* _Problem details_
Copy every line of the entries that has the string "coordinate" in it.

BEGIN Records shown

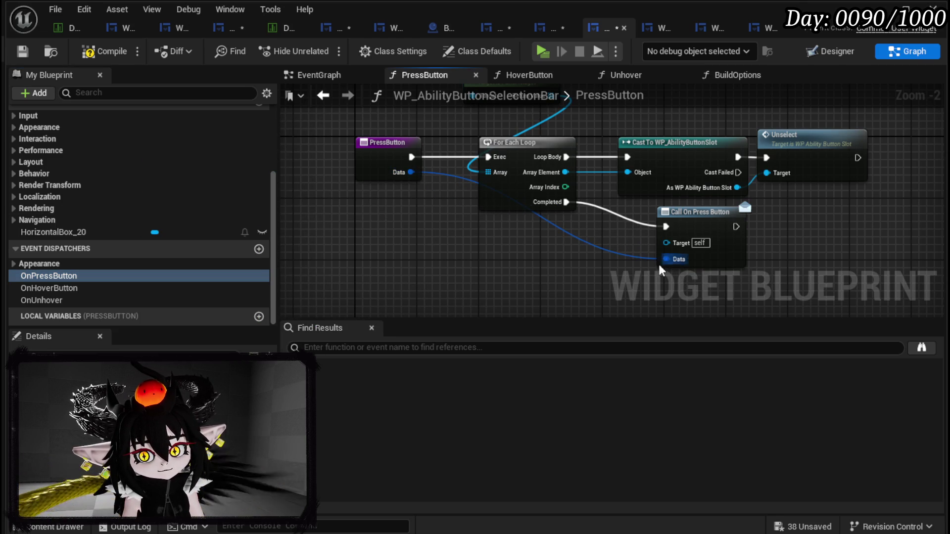
{"action": "left_click", "coordinate": [24, 55]}
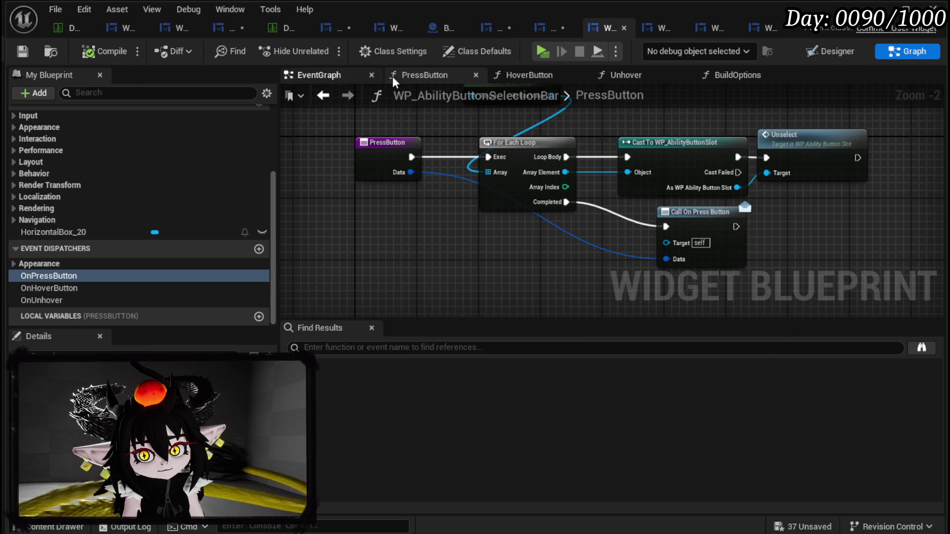
{"action": "left_click", "coordinate": [555, 33]}
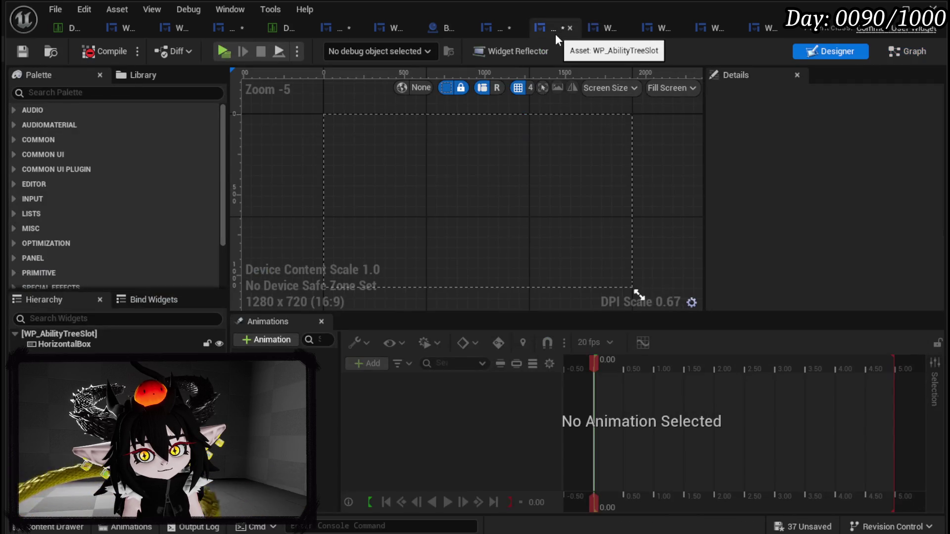
- Open WP_AbilityTreeSlot's SetData function graph and select its entry node to review the inputs
{"action": "left_click", "coordinate": [907, 51]}
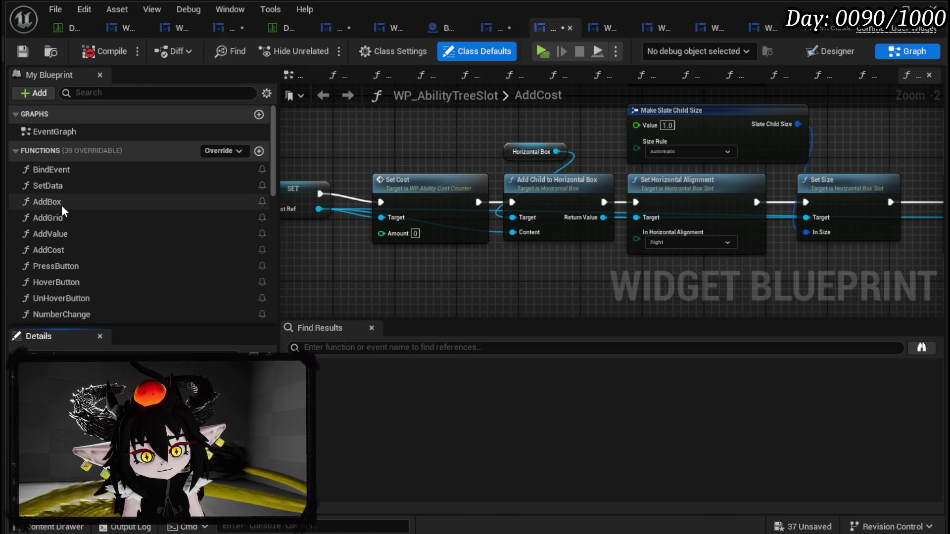
{"action": "double_click", "coordinate": [83, 171]}
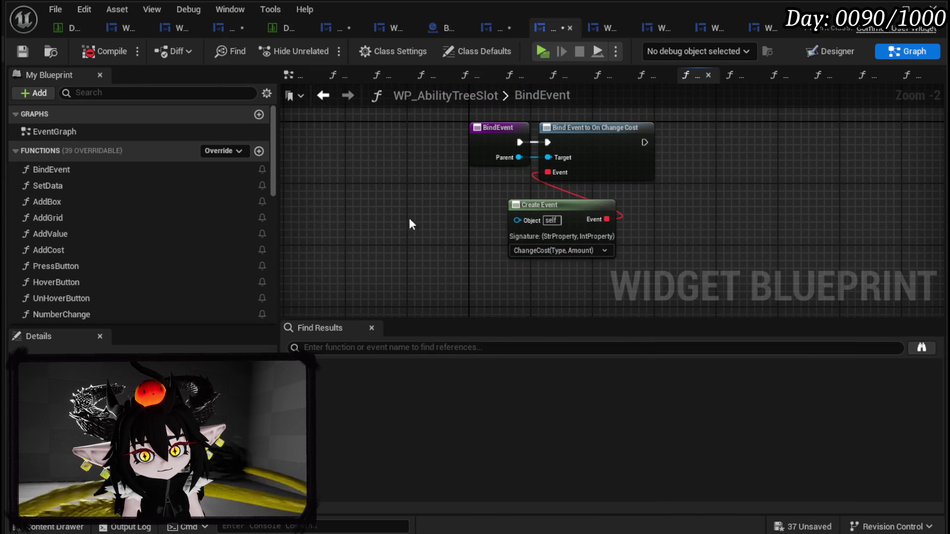
{"action": "double_click", "coordinate": [61, 187]}
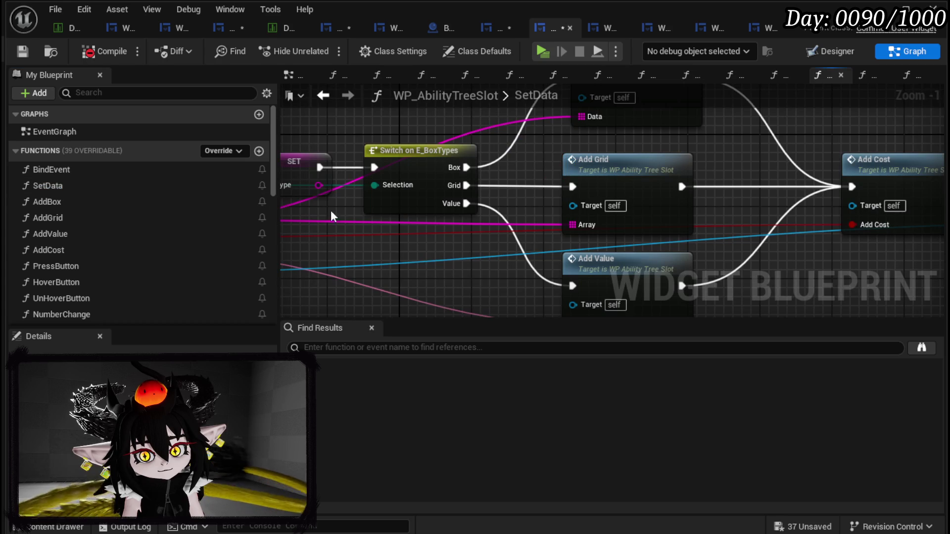
{"action": "left_click", "coordinate": [408, 199]}
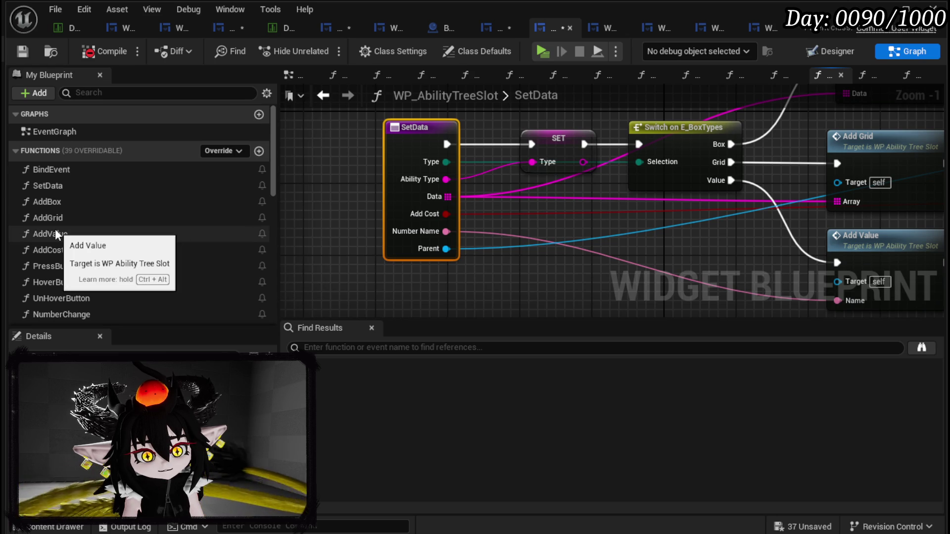
{"action": "scroll", "coordinate": [54, 226], "scroll_direction": "down", "scroll_amount": 10}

END Records shown

* _Exercise answer_
{"action": "left_click", "coordinate": [24, 55]}
{"action": "left_click", "coordinate": [555, 33]}
{"action": "left_click", "coordinate": [907, 51]}
{"action": "double_click", "coordinate": [83, 171]}
{"action": "double_click", "coordinate": [61, 187]}
{"action": "left_click", "coordinate": [408, 199]}
{"action": "scroll", "coordinate": [54, 226], "scroll_direction": "down", "scroll_amount": 10}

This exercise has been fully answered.